The deceased was, therefore, a trespasser, and while for that reason she was not to be injured willfully or recklessly, the railroad employes were not required to know or presume she was there, and if they did not know it, in fact, they owed no duty to her. Hence, if they did their work in the usual and customary way, and as is ordinarily safe and proper for such a place, where inexperienced or unwary persons are not supposed to be, negligence is not to be predicated upon their action. Admitting for the sake of argument that the train men were negligent and that they knew, or had reason to suppose, the deceased was there and liable to be injured by their negligence, we think the doctrine of imputable negligence is to be applied, and if her parents were guilty of a want of due care in sending or permitting her to go to the mine for the purpose as stated, such want of care must be imputed to her, and bar a recovery.

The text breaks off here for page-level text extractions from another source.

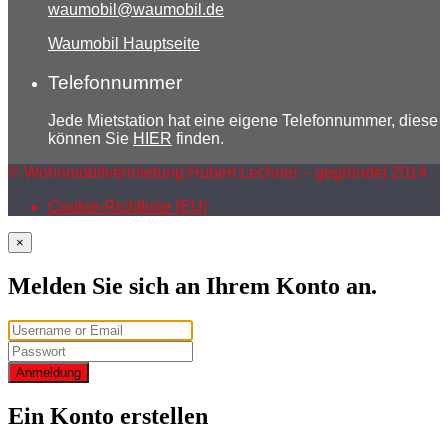
waumobil@waumobil.de
Waumobil Hauptseite
Telefonnummer
Jede Mietstation hat eine eigene Telefonnummer, diese
können Sie
HIER
finden.
© Wohnmobilvermietung Hubert Lechner – gegründet 2014
Cookie-Richtlinie (EU)
×
Melden Sie sich an Ihrem Konto an.
Anmeldung
Ein Konto erstellen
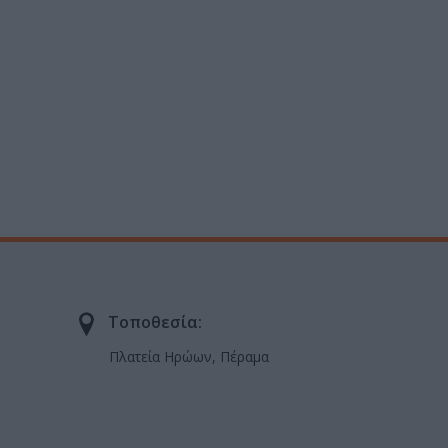
Τοποθεσία:
Πλατεία Ηρώων, Πέραμα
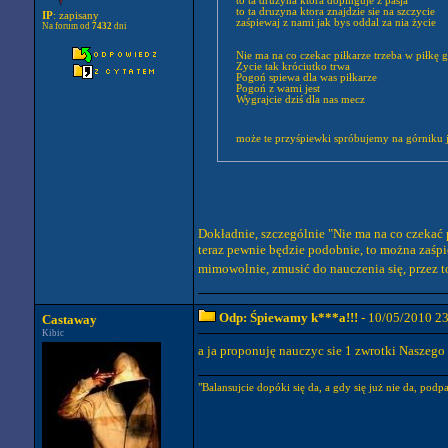
to ta druzyna ktora dopinguje z pasja
to ta druzyna ktora znajdzie sie na szczycie
IP
: zapisany
zaśpiewaj z nami jak bys oddal za nia życie
Na forum od
7432
dni
Nie ma na co czekac piłkarze trzeba w piłkę g
Zycie tak króciutko trwa
Pogoń spiewa dla was piłkarze
Pogoń z wami jest
Wygrajcie dziś dla nas mecz
Dokładnie, szczególnie "Nie ma na co czekać 
teraz pewnie będzie podobnie, to można zaśpi
mimowolnie, zmusić do nauczenia się, przez to,
Odp: Śpiewamy k***a!!!
- 10/05/2010 2
Castaway
Kibic
a ja proponuję nauczyc sie 1 zwrotki Naszeg
"Balansujcie dopóki się da, a gdy się już nie da, podpal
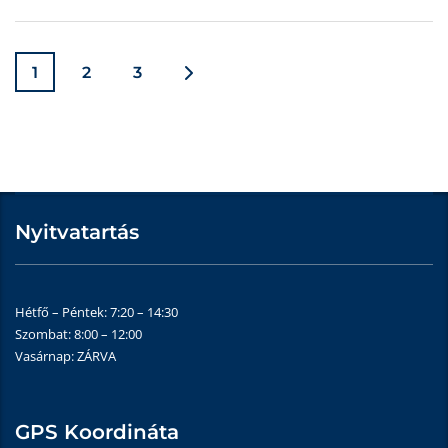
1
2
3
Nyitvatartás
Hétfő – Péntek: 7:20 – 14:30
Szombat: 8:00 – 12:00
Vasárnap: ZÁRVA
GPS Koordináta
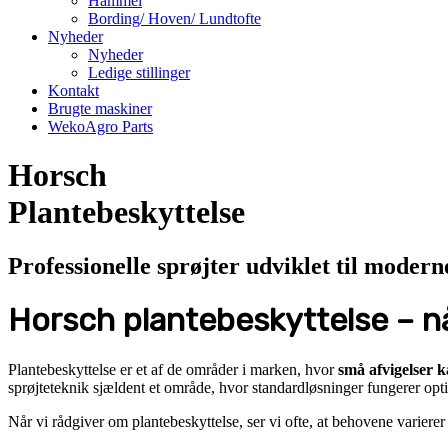
Hammel
Bording/ Hoven/ Lundtofte
Nyheder
Nyheder
Ledige stillinger
Kontakt
Brugte maskiner
WekoAgro Parts
Horsch
Plantebeskyttelse
Professionelle sprøjter udviklet til modern
Horsch plantebeskyttelse – nå
Plantebeskyttelse er et af de områder i marken, hvor
små afvigelser k
sprøjteteknik sjældent et område, hvor standardløsninger fungerer optim
Når vi rådgiver om plantebeskyttelse, ser vi ofte, at behovene variere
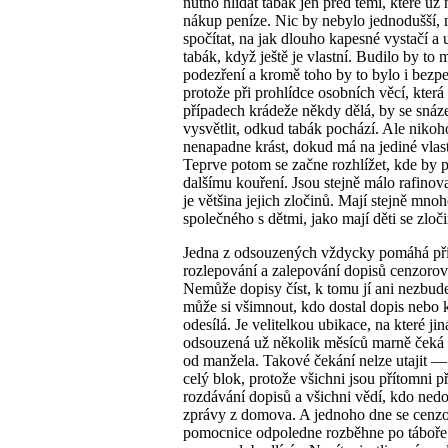
nutno hlídat tabák jen před těmi, které už
nákup peníze. Nic by nebylo jednodušší, n
spočítat, na jak dlouho kapesné vystačí a 
tabák, když ještě je vlastní. Budilo by to
podezření a kromě toho by to bylo i bezpe
protože při prohlídce osobních věcí, která
případech krádeže někdy dělá, by se snáz
vysvětlit, odkud tabák pochází. Ale nikoh
nenapadne krást, dokud má na jediné vlast
Teprve potom se začne rozhlížet, kde by p
dalšímu kouření. Jsou stejně málo rafinov
je většina jejich zločinů. Mají stejně mno
společného s dětmi, jako mají děti se zloči
Jedna z odsouzených vždycky pomáhá př
rozlepování a zalepování dopisů cenzorov
Nemůže dopisy číst, k tomu jí ani nezbude
může si všimnout, kdo dostal dopis nebo k
odesílá. Je velitelkou ubikace, na které jin
odsouzená už několik měsíců marně čeká 
od manžela. Takové čekání nelze utajit —
celý blok, protože všichni jsou přítomni př
rozdávání dopisů a všichni vědí, kdo ned
zprávy z domova. A jednoho dne se cenz
pomocnice odpoledne rozběhne po táboře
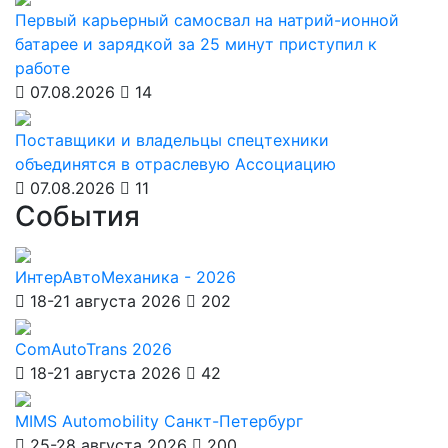
Первый карьерный самосвал на натрий-ионной
батарее и зарядкой за 25 минут приступил к
работе
07.08.2026
14
Поставщики и владельцы спецтехники
объединятся в отраслевую Ассоциацию
07.08.2026
11
События
ИнтерАвтоМеханика - 2026
18-21 августа 2026
202
ComAutoTrans 2026
18-21 августа 2026
42
MIMS Automobility Санкт-Петербург
25-28 августа 2026
200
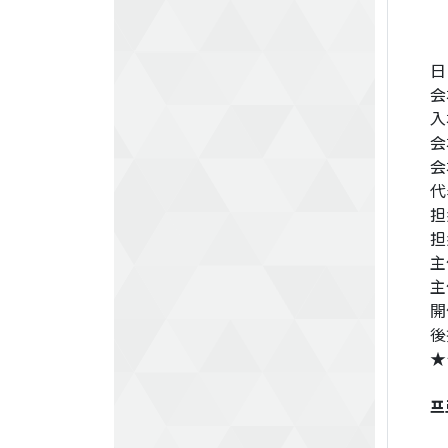
日
会
入
会
会
代
担
担
主
主
開
後
★
프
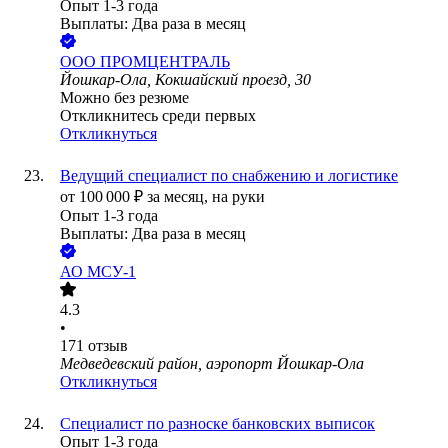
Опыт 1-3 года
Выплаты: Два раза в месяц
ООО
ПРОМЦЕНТРАЛЬ
Йошкар-Ола, Кокшайский проезд, 30
Можно без резюме
Откликнитесь среди первых
Откликнуться
Ведущий специалист по снабжению и логистике
от
100 000
₽
за месяц,
на руки
Опыт 1-3 года
Выплаты: Два раза в месяц
АО
МСУ-1
4.3
•
171
отзыв
Медведевский район, аэропорт Йошкар-Ола
Откликнуться
Специалист по разноске банковских выписок
Опыт 1-3 года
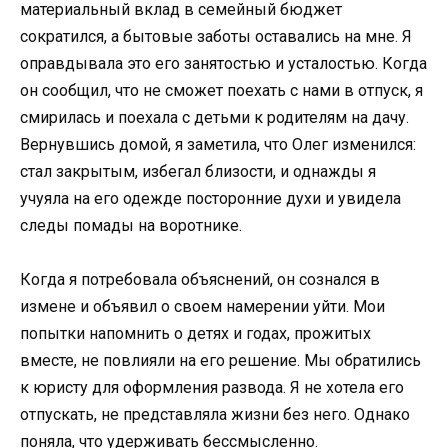
материальный вклад в семейный бюджет
сократился, а бытовые заботы оставались на мне. Я
оправдывала это его занятостью и усталостью. Когда
он сообщил, что не сможет поехать с нами в отпуск, я
смирилась и поехала с детьми к родителям на дачу.
Вернувшись домой, я заметила, что Олег изменился:
стал закрытым, избегал близости, и однажды я
учуяла на его одежде посторонние духи и увидела
следы помады на воротнике.
Когда я потребовала объяснений, он сознался в
измене и объявил о своем намерении уйти. Мои
попытки напомнить о детях и годах, прожитых
вместе, не повлияли на его решение. Мы обратились
к юристу для оформления развода. Я не хотела его
отпускать, не представляла жизни без него. Однако
поняла, что удерживать бессмысленно.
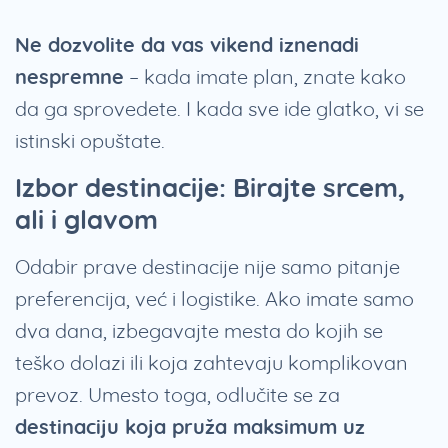
Ne dozvolite da vas vikend iznenadi
nespremne
– kada imate plan, znate kako
da ga sprovedete. I kada sve ide glatko, vi se
istinski opuštate.
Izbor destinacije: Birajte srcem,
ali i glavom
Odabir prave destinacije nije samo pitanje
preferencija, već i logistike. Ako imate samo
dva dana, izbegavajte mesta do kojih se
teško dolazi ili koja zahtevaju komplikovan
prevoz. Umesto toga, odlučite se za
destinaciju koja pruža maksimum uz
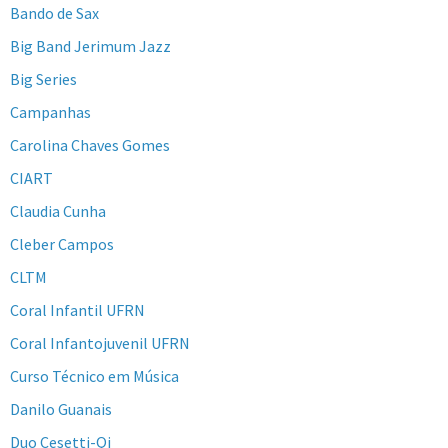
Bando de Sax
Big Band Jerimum Jazz
Big Series
Campanhas
Carolina Chaves Gomes
CIART
Claudia Cunha
Cleber Campos
CLTM
Coral Infantil UFRN
Coral Infantojuvenil UFRN
Curso Técnico em Música
Danilo Guanais
Duo Cesetti-Qi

She would be so barred, as the law is held in this State, had she survived the injury and sued on her own account, and necessarily, her administrator, when suing for the benefit of the next of kin must be barred also. However, the doctrine may be criticised as inequitable when the infant is the plaintiff, no such objection can be urged when the adminis*166trator sues for the benefit mainly of those whose negligence was the proximate cause of the injury and loss of life.

We do not understand that the trial court refused to apply the doctrine of imputable negligence, but that the jury were permitted to understand that the court held there was such evidence of ordinary care from an adult standpoint, as to make it unnecessary to consider any supposable negligence of the parents. We think the court should have taken the responsibility of holding that there was no evidence upon which to predicate such an instruction and that the doctrine of imputable negligence should have been applied without qualification.

The judgment will be reversed and the cause remanded.